Quelques propositions pour ralentir la catastrophe en marche :
La
seule énergie propre, idéale, c'est l'électricité. Plus
exactement, c'est une énergie secondaire, ou un vecteur d'énergie. Il
faut absolument l'utiliser à grande échelle. Le problème, c'est le
stockage. L'invention de batteries fiables, durables et
puissantes permettrait de remplacer tous les moteurs thermiques par des
moteurs électriques, ce qui pourrait d'ailleurs être fait
autoritairement (note : la voiture électrique est parfaitement au
point depuis les années 1990, et elle a failli vaincre la voiture à
pétrole à la fin du XIXème, mais les pétroliers ont acheté tous les
brevets afin de les enterrer). On verrait alors disparaître cette
aberration écologique qu'est le diesel, la pollution afférante, les
maladies respiratoires, une partie des cancers, d'où l'amélioration
franche des comptes de la sécu...
Oui,
mais en amont, il est indispensable de produire l'électricité en masse,
et proprement. Les solutions existent, il faut investir massivement,
en diversifiant. Les éoliennes ne sont qu'une roue de secours,
irrégulières, moyennement rentables, et en plus dangereuses pour les
oiseaux et les chauves-souris. Les hydroliennes, qui récupèrent
la force des marées, sont bien plus puissantes et régulières, et peuvent
être installées au bord de nombreuses côtes. La géothermie
pourrait être nettement plus développée. Et le solaire : le
solaire brut, par transformation de la chaleur en électricité au moyen
de turbines à vapeur ; la technique a progressé, et le
développement ferait fortement baisser le coût ; en couvrant 1% de
la surface des déserts, on assure les besoins de la planète ; la
plupart des pays pauvres disposent d'une ressource solaire considérable,
et pourraient devenir riches, à condition que les dirigeants
corrompus acceptent de partager.
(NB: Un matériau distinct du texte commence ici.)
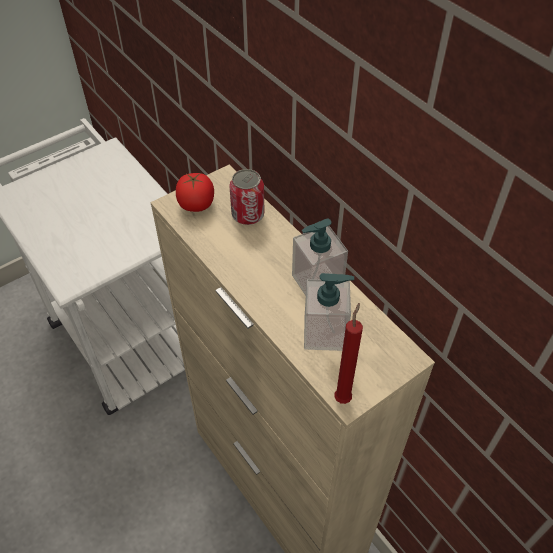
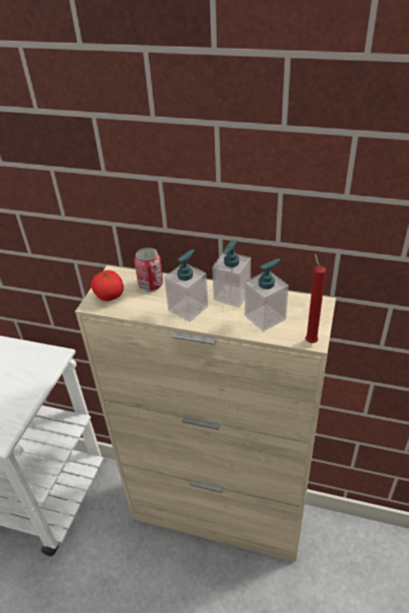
camera: 35 degrees left, 10 degrees down
none -> soap dispenser [164,249,208,322]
Bien sûr, on continuera la recherche
sur le photovoltaïque, dont le rendement pourrait monter à 80%, pour peu
qu'on investisse dans ladite recherche, avec une chute des prix grâce à
des matériaux biologiques. A terme, le thermonucléaire viendra assurer
une énergie illimitée, si nous sommes toujours vivants. Le nucléaire
devra être abandonné, car nos centrales vieillissantes commencent à
devenir dangereuses ; mais il faudra rendre les déchets
inoffensifs, ou les larguer en direction du soleil (euh... non, ça
coûterait cher, et si la fusée explose à l'allumage...). Je n'ai pas dit
les enterrer en Afrique, hein !
Pourquoi
l'Europe a-t-elle peur de froisser la Russie (voir la guerre de
Géorgie) ? Parce que celle-ci pourrait nous couper le gaz.
Solution : développer à grande échelle la méthanisation des déchets
biologiques. La France est un grand pays d'agriculture et d'élevage, il
y a de la matière, si je puis dire. Et savez-vous qu'une vache éructe
1000 litres de méthane par jour ? Mangez du poulet, c'est plus
propre !
Bien
sûr, recyclage, recyclage, recyclage...
Voilà probablement quelques portes ouvertes que j'enfonce, histoire de
planter à mon tour le clou du bon sens dans le mur de
l'insouciance. La planète devrait d'ores et déjà
se trouver en situation de mobilisation générale, si nous
voulons que nos petits-enfants survivent. Avez-vous entendu sonner le
clairon ? Moi, pas.
Sinon, il y a des solutions plus expéditives.